Intramembranous Ossification
A section of fetal skull is used to illustrate the process of intramembranous bone formation (Fig. 4-38). Between outer periosteum (Po) and inner periosteum (Pi), there are developing osteal trabeculae (T) of the skull (Fig. 4-39). At the junction between periosteum and developing trabeculae (Fig. 4-40), many progenitor cells of osteoblasts (arrows) can be seen as star-shaped or spindle cells within the periosteum (P). Many osteoblasts (Ob) and osteoclasts (Oc) can be seen to be attached to the surface of osteal trabeculae (T). Inside the trabeculae, osteoblasts (Ob) and osteocytes (O) are seen to be housed in lacunae (L). At some locations (Fig. 4-41), osteoclast (Oc) is found to reabsorb osteoid and form a shallow depression on the bone surface, known as Howship’s lacunae (arrows).
NOTE:
- Only those organelles visible under the light microscope are discussed here. It is suggested that to study all organelles visible under the electron microscope through your histology textbook and atlas.
- All photos used for discussion are taken from DSMH digital slides as follows:
H030060 Hyaline Cartilage, sec. of trachea, human, HE. (Figs. 4-1, 4-2, 4-3, 4-4)
H030070 Elastic Cartilage, sec. of auricle, human, HE. (Figs. 4-5, 4-6, 4-7)

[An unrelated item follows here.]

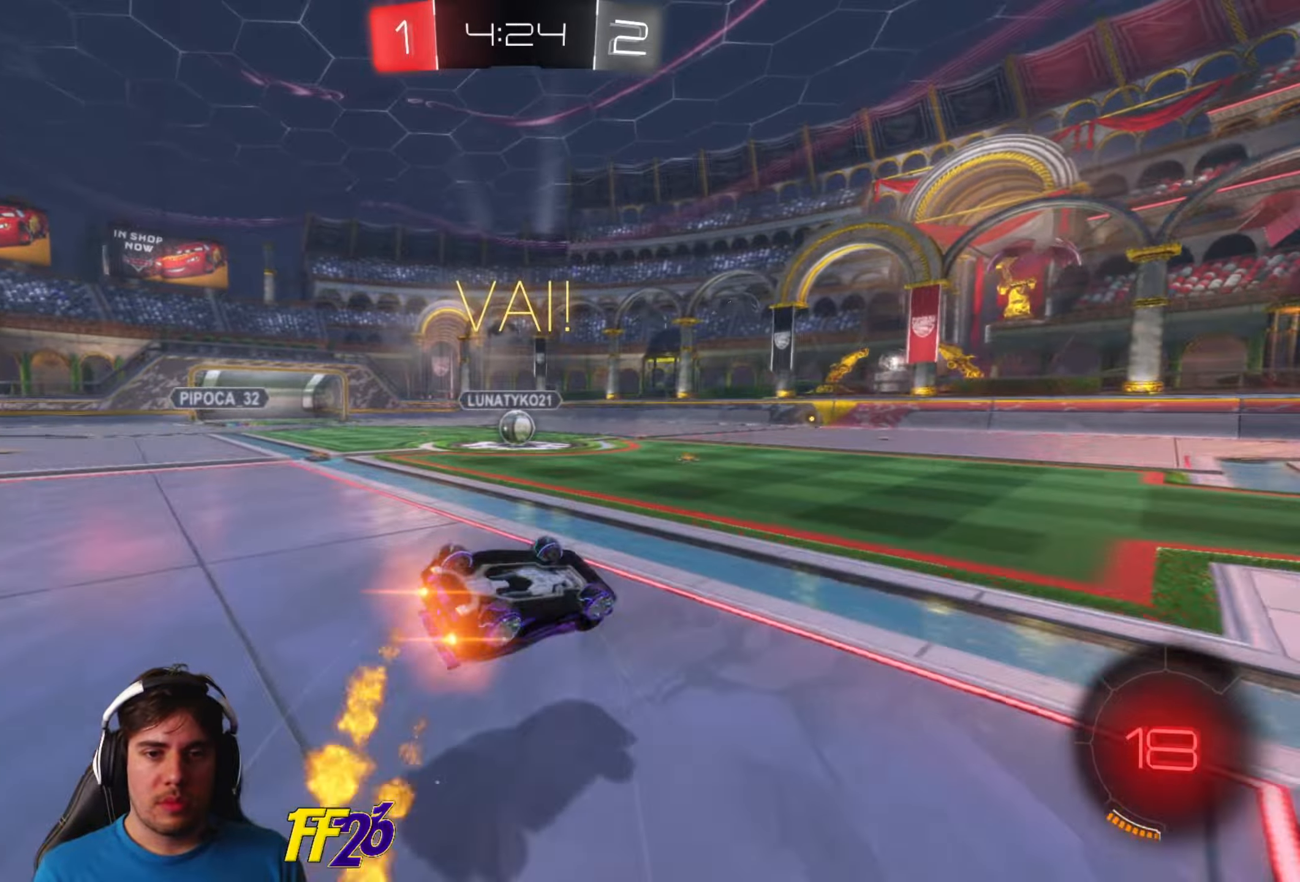
{"buttons": ["R2"], "left_stick": "center", "right_stick": "center", "events": [[234, "R1", "up"], [450, "left_stick", "center"]]}
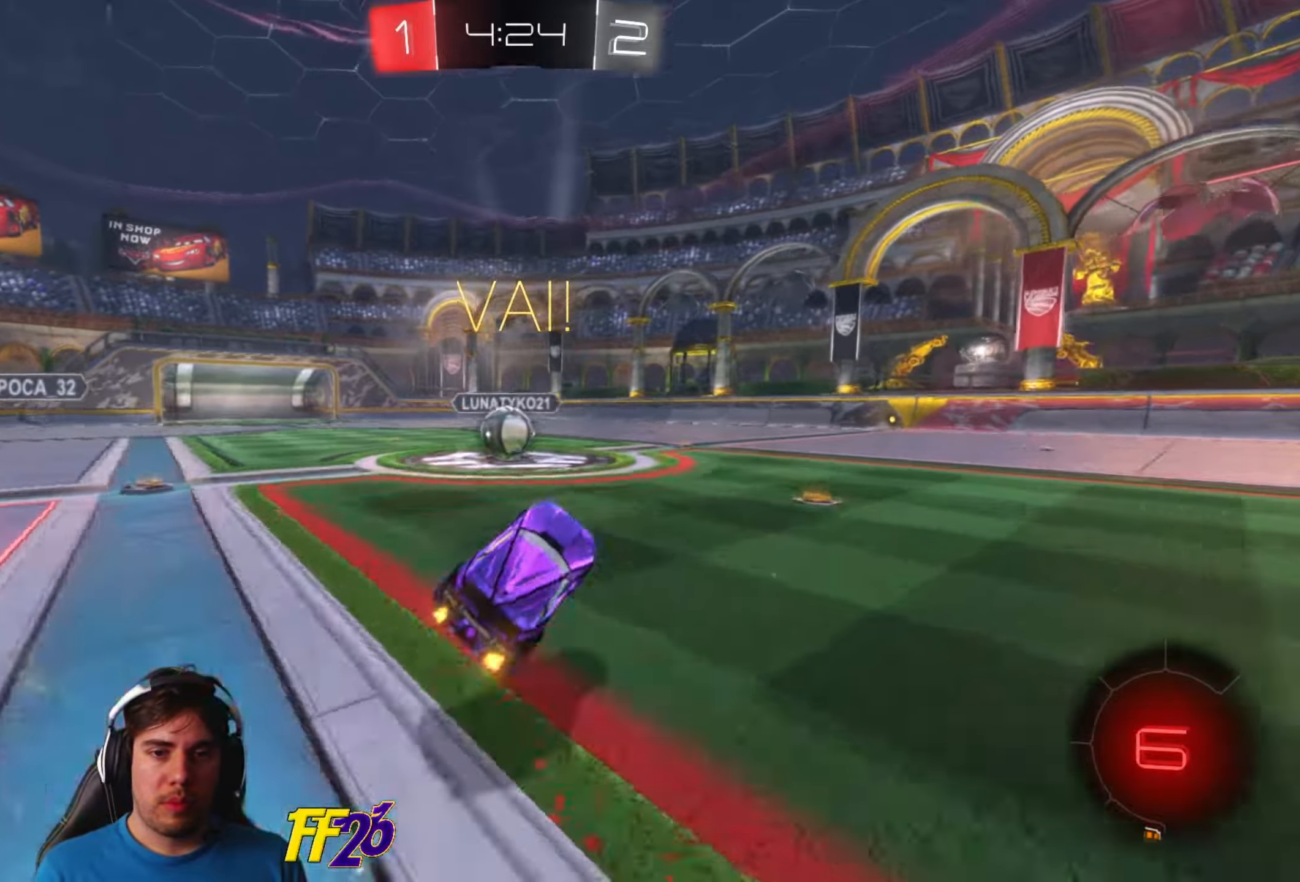
{"buttons": ["R2"], "left_stick": "up-left", "right_stick": "center", "events": [[117, "left_stick", "left"], [434, "A", "down"], [434, "left_stick", "up-left"], [500, "A", "up"]]}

H030080 Elastic Cartilage, sec. of auricle showing elastic fibers, human, VE. (Figs. 4-8, 4-9)
H030090 Fibrous Cartilage, sec., human, HE. (Figs. 4-1-, 4-11, 4-12)
H030100 Compact Bone, ground sec., human SI., human. (Figs. 4-19, 4-20)
H030102 Compact Bone, ground preparation, cs., human. (Figs. 4-13, 4-14, 4-15, 4-16)
H030103 Compact Bone, ground preparation, ls., human. (Figs. 4-17, 4-18)
H030111 Decalcified Bone, cs., human, HE. (Figs. 4-21, 4-22, 4-23)
H030112 Decalcified Bone, ls., human, HE. (Figs. 4-24, 4-25, 4-26)
H030120 Developing Cartilage Bone, showing endochondral bone formation of infant, sec., human, HE. (Figs. 4-27, 4-28, 4-29, 4-30, 4-31, 4-32, 4-33, 4-34, 4-35, 4-26, 4-37)
H030130 Developing Membrane Bone, showing intramembranous bone formation of infant, sec., human, HE. (Figs. 4-38, 4-39, 4-40, 4-41) - Staining methods and results:
HE = hematoxylin and eosin, is used to stain cell nuclei blue and cytoplasm pink or red. Hematoxylin may also stain ribosomes and rough endoplasmic reticulum blue.
SI = silver impregnation, is used to demonstrate neurons and processes in black or brown.
VE = Verhoeff’s elastic stain, is used to stain elastic fibers and nuclei black, collagen red and cytoplasmic elements yellow.